My mom has since become an accomplished cattlewoman, but the learning curve that first year was steep. In the spring, she’d tried to castrate a female calf. She and her husband, David, had barely managed to confine their little bulls—and one misidentified heifer—in the handling area when the hired man pulled up to perform the castrations. He made quick work of the first bull and the second, but then reaching in to do the third, he announced, “Wait a minute, this a two-holer.”

My mom decided to become a cowgirl in her sixties. I didn’t love the idea. She’d grown up in tenements in the Bronx, a New York Puerto Rican, and had worked in offices her whole life. During my childhood, we’d raised only gerbils and did even that badly. I’d dropped one when it was still a newborn and ruined it so that its neck bobbed in circles whenever it walked. My mom knew it had to be put out of its misery, but couldn’t bear for either of them to face the job sober. She drugged the broken thing with red wine before taking it outside with a cleaver. To my knowledge, that was her only slaughter to date.

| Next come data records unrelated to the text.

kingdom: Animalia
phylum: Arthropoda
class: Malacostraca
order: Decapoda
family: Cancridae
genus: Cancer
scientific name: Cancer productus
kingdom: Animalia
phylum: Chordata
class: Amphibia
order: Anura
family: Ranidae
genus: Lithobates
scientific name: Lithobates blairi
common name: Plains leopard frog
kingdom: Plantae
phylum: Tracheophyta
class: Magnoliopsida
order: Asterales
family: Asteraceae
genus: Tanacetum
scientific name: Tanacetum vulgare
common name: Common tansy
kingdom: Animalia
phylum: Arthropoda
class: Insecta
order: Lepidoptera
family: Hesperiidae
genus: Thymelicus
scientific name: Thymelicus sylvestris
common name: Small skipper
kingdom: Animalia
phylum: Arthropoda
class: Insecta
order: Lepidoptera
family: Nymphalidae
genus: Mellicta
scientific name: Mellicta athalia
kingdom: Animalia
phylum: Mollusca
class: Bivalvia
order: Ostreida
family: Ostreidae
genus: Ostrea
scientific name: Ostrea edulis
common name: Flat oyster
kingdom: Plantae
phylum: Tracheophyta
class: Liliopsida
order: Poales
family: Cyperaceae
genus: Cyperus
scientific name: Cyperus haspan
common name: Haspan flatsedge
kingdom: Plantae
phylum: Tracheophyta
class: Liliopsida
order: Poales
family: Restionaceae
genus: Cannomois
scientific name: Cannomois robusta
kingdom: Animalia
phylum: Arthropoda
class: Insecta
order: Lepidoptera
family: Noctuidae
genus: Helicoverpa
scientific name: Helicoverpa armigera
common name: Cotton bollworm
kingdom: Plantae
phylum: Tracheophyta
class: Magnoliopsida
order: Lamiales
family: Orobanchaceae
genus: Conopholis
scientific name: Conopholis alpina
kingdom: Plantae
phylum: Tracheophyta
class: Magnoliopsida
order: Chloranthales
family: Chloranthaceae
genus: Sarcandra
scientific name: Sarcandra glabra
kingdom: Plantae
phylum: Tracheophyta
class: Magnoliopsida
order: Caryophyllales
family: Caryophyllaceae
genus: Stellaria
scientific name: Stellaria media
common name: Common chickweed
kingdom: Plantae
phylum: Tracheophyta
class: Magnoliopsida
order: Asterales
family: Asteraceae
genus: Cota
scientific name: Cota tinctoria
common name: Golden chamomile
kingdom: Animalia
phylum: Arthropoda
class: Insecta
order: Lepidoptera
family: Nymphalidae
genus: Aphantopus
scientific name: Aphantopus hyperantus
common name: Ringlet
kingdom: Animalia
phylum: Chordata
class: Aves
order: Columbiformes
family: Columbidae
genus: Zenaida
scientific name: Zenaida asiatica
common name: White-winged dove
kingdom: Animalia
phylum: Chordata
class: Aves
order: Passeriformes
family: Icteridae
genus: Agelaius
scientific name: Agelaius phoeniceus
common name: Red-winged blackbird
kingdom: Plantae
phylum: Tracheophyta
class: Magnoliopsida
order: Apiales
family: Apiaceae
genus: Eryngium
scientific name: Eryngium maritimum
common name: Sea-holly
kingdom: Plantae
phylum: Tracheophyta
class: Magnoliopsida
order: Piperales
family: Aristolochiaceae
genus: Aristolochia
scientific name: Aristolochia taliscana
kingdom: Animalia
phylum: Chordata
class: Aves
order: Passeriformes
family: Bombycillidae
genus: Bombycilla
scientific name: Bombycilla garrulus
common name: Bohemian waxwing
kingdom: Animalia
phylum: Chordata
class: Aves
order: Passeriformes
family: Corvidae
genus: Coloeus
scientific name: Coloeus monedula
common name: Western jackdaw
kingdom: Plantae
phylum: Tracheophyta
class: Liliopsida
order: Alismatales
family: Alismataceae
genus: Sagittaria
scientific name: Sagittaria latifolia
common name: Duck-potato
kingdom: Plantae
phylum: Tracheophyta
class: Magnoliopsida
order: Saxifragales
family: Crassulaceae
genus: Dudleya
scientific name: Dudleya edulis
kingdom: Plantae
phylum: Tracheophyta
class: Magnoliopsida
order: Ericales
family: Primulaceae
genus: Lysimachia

But growing up in New York, she’d always dreamt of living on the prairie. She read the book Silent Spring and became an environmentalist before there was much of a movement to join. She’d left the city as soon as she had the chance, locked it down with my dad, and bought a house in Minneapolis to do the middle-class family thing. She tilled our backyard until it was nearer a field crop than a garden. She dehydrated everything that wasn’t bolted to the floor.

By ten, I’d learned to dye my own muslin in beet juice in the backyard.